Quando ho visto per la prima volta il trailer e la locandina di Get Out, mi ero fatto l’idea di un thriller vero e proprio, e faticavo a comprendere il motivo per cui venisse incasellato come horror. Vista la mia poca curiosità, ho saltato la visione del film al cinema, attendendo una futura occasione, che si è presentata un paio di sere fa. Partivo senza alcun tipo di aspettativa, e probabilmente questo approccio ha condizionato in parte la visione del film, che ha finito per regalarmi una discreta seconda metà. A mente fredda e lucida, proverò ad analizzare cosa funziona e cosa invece risulta poco convincente.
Esordio dietro la macchina da presa di Jordan Peele, Scappa: Get Out si apre con la scena di un’aggressione e di un rapimento ai danni di un ragazzo di colore. L’azione si sposta in casa di Chris e Rose, una coppia che sta insieme da qualche mese e che è in procinto di partire per la casa dei genitori della ragazza. Lui, nero, le chiede se i suoi siano razzisti, ma viene prontamente rassicurato. L’accoglienza nella casa degli Armitage sembra piuttosto positiva, nonostante il comportamento sopra le righe del padre di Rose. Tuttavia, Chris non può fare a meno di notare che sia la cameriera che il giardiniere siano di colore, alimentando qualche dubbio sulla reale apertura mentale della famiglia.

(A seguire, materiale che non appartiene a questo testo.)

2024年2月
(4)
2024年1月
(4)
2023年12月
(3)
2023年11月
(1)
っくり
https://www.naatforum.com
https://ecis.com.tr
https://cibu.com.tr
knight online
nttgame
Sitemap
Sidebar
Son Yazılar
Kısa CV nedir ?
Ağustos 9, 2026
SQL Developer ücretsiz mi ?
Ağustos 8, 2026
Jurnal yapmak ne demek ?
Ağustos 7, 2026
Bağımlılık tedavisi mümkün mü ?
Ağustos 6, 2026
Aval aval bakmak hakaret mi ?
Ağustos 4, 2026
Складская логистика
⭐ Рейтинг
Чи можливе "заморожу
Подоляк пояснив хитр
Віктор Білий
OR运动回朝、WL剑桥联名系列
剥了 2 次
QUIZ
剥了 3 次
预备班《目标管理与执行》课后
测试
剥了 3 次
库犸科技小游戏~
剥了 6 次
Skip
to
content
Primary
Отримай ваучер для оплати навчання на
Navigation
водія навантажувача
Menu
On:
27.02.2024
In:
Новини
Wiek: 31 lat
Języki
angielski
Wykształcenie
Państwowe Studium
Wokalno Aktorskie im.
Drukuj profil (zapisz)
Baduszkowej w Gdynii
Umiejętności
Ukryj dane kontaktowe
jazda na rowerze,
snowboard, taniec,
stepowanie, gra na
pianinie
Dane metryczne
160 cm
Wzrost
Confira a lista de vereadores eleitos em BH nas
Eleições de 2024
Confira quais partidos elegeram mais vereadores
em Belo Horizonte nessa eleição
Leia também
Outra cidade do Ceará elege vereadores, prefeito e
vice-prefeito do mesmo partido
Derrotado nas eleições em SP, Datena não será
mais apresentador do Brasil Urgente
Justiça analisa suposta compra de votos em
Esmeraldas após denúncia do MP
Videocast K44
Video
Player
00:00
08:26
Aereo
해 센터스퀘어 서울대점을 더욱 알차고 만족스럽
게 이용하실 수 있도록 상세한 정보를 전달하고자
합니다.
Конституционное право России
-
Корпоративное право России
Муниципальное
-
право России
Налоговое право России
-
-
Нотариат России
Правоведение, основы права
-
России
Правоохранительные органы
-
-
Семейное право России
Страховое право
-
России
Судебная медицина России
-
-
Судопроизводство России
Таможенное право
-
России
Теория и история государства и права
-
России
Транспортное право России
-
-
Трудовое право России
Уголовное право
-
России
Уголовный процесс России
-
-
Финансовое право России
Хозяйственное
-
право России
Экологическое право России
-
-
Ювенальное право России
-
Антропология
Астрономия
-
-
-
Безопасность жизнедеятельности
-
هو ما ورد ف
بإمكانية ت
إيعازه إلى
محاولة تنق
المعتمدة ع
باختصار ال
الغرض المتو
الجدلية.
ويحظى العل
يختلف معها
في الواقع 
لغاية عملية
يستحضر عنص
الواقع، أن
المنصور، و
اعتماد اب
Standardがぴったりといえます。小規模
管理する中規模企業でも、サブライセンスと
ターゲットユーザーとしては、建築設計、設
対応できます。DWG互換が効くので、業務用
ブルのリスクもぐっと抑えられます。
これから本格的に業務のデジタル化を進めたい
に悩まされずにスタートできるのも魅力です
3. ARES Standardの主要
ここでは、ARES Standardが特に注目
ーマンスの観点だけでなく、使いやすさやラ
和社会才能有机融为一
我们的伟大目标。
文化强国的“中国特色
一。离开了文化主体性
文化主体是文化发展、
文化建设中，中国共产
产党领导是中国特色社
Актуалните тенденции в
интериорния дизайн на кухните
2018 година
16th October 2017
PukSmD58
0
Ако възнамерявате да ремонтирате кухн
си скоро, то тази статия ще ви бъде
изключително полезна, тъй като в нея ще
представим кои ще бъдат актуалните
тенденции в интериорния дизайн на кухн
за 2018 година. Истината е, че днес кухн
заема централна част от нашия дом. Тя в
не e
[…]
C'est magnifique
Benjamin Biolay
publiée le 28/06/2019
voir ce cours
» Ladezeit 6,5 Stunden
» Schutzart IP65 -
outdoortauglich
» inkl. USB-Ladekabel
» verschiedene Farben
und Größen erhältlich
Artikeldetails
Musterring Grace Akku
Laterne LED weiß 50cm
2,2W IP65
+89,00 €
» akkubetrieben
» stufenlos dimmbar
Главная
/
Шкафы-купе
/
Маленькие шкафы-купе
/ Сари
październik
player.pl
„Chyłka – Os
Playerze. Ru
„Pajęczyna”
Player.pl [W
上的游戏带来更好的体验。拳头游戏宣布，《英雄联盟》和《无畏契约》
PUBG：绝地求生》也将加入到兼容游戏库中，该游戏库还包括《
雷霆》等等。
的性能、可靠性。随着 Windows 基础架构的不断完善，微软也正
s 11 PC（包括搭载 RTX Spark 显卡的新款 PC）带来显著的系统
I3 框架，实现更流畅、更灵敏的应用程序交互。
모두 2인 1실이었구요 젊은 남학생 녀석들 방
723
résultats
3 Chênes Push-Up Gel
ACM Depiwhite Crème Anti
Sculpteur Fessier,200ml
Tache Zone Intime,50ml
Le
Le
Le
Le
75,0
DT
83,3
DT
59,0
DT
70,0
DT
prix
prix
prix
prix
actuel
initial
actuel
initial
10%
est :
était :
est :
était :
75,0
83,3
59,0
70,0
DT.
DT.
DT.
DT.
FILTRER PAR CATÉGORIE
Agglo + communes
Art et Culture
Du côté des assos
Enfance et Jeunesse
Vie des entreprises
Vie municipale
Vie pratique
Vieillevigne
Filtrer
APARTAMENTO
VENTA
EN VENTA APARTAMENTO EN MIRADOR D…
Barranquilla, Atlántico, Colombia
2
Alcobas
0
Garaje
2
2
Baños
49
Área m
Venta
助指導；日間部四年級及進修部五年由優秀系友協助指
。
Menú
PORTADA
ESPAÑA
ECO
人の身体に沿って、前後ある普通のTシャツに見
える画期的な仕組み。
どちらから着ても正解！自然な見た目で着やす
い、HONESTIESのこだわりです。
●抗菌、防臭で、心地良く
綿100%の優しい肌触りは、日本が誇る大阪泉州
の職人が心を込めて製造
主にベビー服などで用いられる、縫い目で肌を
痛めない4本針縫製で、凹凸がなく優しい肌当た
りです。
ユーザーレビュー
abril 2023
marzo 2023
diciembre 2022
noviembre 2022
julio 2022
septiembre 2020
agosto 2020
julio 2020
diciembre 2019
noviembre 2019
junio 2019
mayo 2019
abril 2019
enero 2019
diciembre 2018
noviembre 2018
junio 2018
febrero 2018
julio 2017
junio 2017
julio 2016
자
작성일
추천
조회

Le cose si complicano con l’entrata in scena del fratello di Rose, minaccioso e imprevedibile, e col raduno organizzato proprio per il weekend. Gli invitati, tutti bianchi, si presentano a Chris con interesse e curiosità, ponendogli degli strani vantaggi sui suoi vantaggi genetici, su come vive un afroamericano nella nostra epoca, e mettendolo in difficoltà. Un unico uomo di colore si presenta al raduno, accompagnato da una partner decisamente più anziana di lui, e avendo una crisi quando Chris gli scatta una fotografia col flash. Sempre più convinto che ci sia qualcosa di sbagliato e losco in cià che sta avvenendo, il ragazzo decide di andare via, ma scopre una lunga serie di foto di Rose con altri fidanzati di colore, nonostante gli avesse detto che era il primo ragazzo nero con cui stava.
La madre di Rose, che lo aveva precedentemente ipnotizzato, lo fa desistere dal suo proposito di lasciare la casa, e si delinea finalmente il vero piano della famiglia, intenta a catturare uomini di colore per assecondare le richieste e i bisogno più disparati. In questo strano mix di fanta-medicina, fanta-genetica, razzismo e convenzioni sociali, Get Out perde profondamente il contatto con la realtà e lo fa con lucidità, introducendo il concetto di Mondo Sommerso, che rappresenta proprio l’impossibilità dei neri d’America di far sentire la propria voce mentre sprofondano nelle pieghe dell’indifferenza sociale.
Scritto da Jordan Peele nel corso del primo mandato di Obama, quando sembrava in atto una trasformazione e la percezione fosse di generale ottimismo e di un superamento di certe barriere. Tuttavia, con l’ondata di violenza da parte delle forze dell’ordine nei confronti degli afroamericani, l’autore della sceneggiatura ritenne che fosse arrivato il momento adatto per tirar fuori una storia su questi temi e dal tenore piuttosto pessimistico. Pur nel tentativo di dare alla storia alcuni momenti di abbattimento della tensione grazie a passaggi più umoristici, pilotati sempre dal personaggio di Ron, amico di Chris, il film riesce a mantenersi piuttosto teso, soprattutto nel crescendo centrale e fino alla rivelazione, quando si smonta tutta l’attesa e si giunge a una spiegazione dei comportamenti strani e a un finale che lasciano non pochi dubbi.
Il problema di Get Out risiede nel modo grottesco e a tratti goffo che sceglie per trattare un tema così delicato, finendo per banalizzarlo e per risultare razzista in senso opposto. I bianchi, infatti, oltre che sfruttatori e razzisti, vengono dipinti come invidiosi della superiorità genetica degli uomini di colore, e desiderosi di sfruttarne le doti per il proprio beneficio, sessuale o puramente fisico. Ne emerge quindi un quadro all’interno del quale i bianchi sono quelli avanzati tecnologicamente e sfruttatori, mentre i neri sono le vittime designate che non possono né sanno difendersi dall’egemonia bianca. Tali aspetti, mal trattati e maltrattati, privano di valore comunicativo la pellicola; dal punto di vista della storia, svuotata dal suo significato, Scappa: Get Out funziona abbastanza bene nel suo crescendo di stranezze, ma crolla nel finale, tra ingenuità e assurdità, vanificando buona parte del lavoro precedente e attestandosi su un risultato non soddisfacente.